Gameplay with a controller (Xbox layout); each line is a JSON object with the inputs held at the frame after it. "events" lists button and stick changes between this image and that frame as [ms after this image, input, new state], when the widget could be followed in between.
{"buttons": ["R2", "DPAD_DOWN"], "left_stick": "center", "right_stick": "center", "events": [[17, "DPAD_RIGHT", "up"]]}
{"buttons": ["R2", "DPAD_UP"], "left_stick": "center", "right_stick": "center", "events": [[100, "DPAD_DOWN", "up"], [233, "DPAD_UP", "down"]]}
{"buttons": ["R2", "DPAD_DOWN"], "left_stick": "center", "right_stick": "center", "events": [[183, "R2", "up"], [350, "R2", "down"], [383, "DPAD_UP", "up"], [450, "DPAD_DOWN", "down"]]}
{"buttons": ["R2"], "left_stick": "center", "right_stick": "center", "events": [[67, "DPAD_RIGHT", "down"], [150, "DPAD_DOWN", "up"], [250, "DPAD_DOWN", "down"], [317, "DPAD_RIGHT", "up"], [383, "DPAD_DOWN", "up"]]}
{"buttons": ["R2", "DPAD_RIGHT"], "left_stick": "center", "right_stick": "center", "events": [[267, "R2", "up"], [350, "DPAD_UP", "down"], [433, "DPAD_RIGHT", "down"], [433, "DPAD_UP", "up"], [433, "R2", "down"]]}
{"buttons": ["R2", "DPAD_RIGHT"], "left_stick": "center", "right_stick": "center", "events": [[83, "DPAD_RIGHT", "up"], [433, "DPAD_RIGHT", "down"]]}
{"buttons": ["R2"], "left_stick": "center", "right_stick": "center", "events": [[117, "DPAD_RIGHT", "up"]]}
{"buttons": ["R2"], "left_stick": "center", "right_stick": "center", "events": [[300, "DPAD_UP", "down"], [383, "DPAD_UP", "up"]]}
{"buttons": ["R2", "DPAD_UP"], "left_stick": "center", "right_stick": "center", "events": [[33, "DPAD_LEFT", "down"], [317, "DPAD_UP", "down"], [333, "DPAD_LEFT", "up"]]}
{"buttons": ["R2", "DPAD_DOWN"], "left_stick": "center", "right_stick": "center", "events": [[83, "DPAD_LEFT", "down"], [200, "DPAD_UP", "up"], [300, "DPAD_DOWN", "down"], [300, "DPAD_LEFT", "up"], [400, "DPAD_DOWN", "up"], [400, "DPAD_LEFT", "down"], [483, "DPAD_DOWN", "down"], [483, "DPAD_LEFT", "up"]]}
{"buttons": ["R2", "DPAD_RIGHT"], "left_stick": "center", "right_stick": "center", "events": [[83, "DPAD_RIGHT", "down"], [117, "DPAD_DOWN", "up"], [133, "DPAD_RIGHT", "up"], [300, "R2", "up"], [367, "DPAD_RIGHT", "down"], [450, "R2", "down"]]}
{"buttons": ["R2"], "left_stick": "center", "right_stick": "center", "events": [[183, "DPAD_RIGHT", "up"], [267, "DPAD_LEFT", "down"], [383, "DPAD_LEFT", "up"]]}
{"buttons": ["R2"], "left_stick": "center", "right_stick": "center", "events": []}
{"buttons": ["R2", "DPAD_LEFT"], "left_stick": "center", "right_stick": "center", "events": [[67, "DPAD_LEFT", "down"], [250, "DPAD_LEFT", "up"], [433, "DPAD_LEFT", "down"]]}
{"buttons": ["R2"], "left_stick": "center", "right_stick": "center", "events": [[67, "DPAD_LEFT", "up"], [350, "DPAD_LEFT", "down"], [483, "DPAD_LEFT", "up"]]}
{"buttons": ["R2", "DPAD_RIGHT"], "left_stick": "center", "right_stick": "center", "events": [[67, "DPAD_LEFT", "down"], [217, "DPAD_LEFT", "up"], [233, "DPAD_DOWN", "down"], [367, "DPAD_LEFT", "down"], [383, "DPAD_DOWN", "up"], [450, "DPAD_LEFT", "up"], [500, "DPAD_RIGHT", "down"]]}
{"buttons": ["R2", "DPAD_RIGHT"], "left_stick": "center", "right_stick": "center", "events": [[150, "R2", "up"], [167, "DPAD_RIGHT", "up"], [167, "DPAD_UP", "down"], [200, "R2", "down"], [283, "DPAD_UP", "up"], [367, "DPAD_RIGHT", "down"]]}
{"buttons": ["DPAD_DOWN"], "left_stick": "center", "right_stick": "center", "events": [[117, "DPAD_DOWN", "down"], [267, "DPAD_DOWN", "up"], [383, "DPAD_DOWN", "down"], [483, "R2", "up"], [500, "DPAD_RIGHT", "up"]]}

-----

* _Instructions for the task_
Please write the listing out again, matching each line exactly.

* _Finished exercise_
Gameplay with a controller (Xbox layout); each line is a JSON object with the inputs held at the frame after it. "events" lists button and stick changes between this image and that frame as [ms after this image, input, new state], when the widget could be followed in between.
{"buttons": ["R2", "DPAD_DOWN"], "left_stick": "center", "right_stick": "center", "events": [[17, "DPAD_RIGHT", "up"]]}
{"buttons": ["R2", "DPAD_UP"], "left_stick": "center", "right_stick": "center", "events": [[100, "DPAD_DOWN", "up"], [233, "DPAD_UP", "down"]]}
{"buttons": ["R2", "DPAD_DOWN"], "left_stick": "center", "right_stick": "center", "events": [[183, "R2", "up"], [350, "R2", "down"], [383, "DPAD_UP", "up"], [450, "DPAD_DOWN", "down"]]}
{"buttons": ["R2"], "left_stick": "center", "right_stick": "center", "events": [[67, "DPAD_RIGHT", "down"], [150, "DPAD_DOWN", "up"], [250, "DPAD_DOWN", "down"], [317, "DPAD_RIGHT", "up"], [383, "DPAD_DOWN", "up"]]}
{"buttons": ["R2", "DPAD_RIGHT"], "left_stick": "center", "right_stick": "center", "events": [[267, "R2", "up"], [350, "DPAD_UP", "down"], [433, "DPAD_RIGHT", "down"], [433, "DPAD_UP", "up"], [433, "R2", "down"]]}
{"buttons": ["R2", "DPAD_RIGHT"], "left_stick": "center", "right_stick": "center", "events": [[83, "DPAD_RIGHT", "up"], [433, "DPAD_RIGHT", "down"]]}
{"buttons": ["R2"], "left_stick": "center", "right_stick": "center", "events": [[117, "DPAD_RIGHT", "up"]]}
{"buttons": ["R2"], "left_stick": "center", "right_stick": "center", "events": [[300, "DPAD_UP", "down"], [383, "DPAD_UP", "up"]]}
{"buttons": ["R2", "DPAD_UP"], "left_stick": "center", "right_stick": "center", "events": [[33, "DPAD_LEFT", "down"], [317, "DPAD_UP", "down"], [333, "DPAD_LEFT", "up"]]}
{"buttons": ["R2", "DPAD_DOWN"], "left_stick": "center", "right_stick": "center", "events": [[83, "DPAD_LEFT", "down"], [200, "DPAD_UP", "up"], [300, "DPAD_DOWN", "down"], [300, "DPAD_LEFT", "up"], [400, "DPAD_DOWN", "up"], [400, "DPAD_LEFT", "down"], [483, "DPAD_DOWN", "down"], [483, "DPAD_LEFT", "up"]]}
{"buttons": ["R2", "DPAD_RIGHT"], "left_stick": "center", "right_stick": "center", "events": [[83, "DPAD_RIGHT", "down"], [117, "DPAD_DOWN", "up"], [133, "DPAD_RIGHT", "up"], [300, "R2", "up"], [367, "DPAD_RIGHT", "down"], [450, "R2", "down"]]}
{"buttons": ["R2"], "left_stick": "center", "right_stick": "center", "events": [[183, "DPAD_RIGHT", "up"], [267, "DPAD_LEFT", "down"], [383, "DPAD_LEFT", "up"]]}
{"buttons": ["R2"], "left_stick": "center", "right_stick": "center", "events": []}
{"buttons": ["R2", "DPAD_LEFT"], "left_stick": "center", "right_stick": "center", "events": [[67, "DPAD_LEFT", "down"], [250, "DPAD_LEFT", "up"], [433, "DPAD_LEFT", "down"]]}
{"buttons": ["R2"], "left_stick": "center", "right_stick": "center", "events": [[67, "DPAD_LEFT", "up"], [350, "DPAD_LEFT", "down"], [483, "DPAD_LEFT", "up"]]}
{"buttons": ["R2", "DPAD_RIGHT"], "left_stick": "center", "right_stick": "center", "events": [[67, "DPAD_LEFT", "down"], [217, "DPAD_LEFT", "up"], [233, "DPAD_DOWN", "down"], [367, "DPAD_LEFT", "down"], [383, "DPAD_DOWN", "up"], [450, "DPAD_LEFT", "up"], [500, "DPAD_RIGHT", "down"]]}
{"buttons": ["R2", "DPAD_RIGHT"], "left_stick": "center", "right_stick": "center", "events": [[150, "R2", "up"], [167, "DPAD_RIGHT", "up"], [167, "DPAD_UP", "down"], [200, "R2", "down"], [283, "DPAD_UP", "up"], [367, "DPAD_RIGHT", "down"]]}
{"buttons": ["DPAD_DOWN"], "left_stick": "center", "right_stick": "center", "events": [[117, "DPAD_DOWN", "down"], [267, "DPAD_DOWN", "up"], [383, "DPAD_DOWN", "down"], [483, "R2", "up"], [500, "DPAD_RIGHT", "up"]]}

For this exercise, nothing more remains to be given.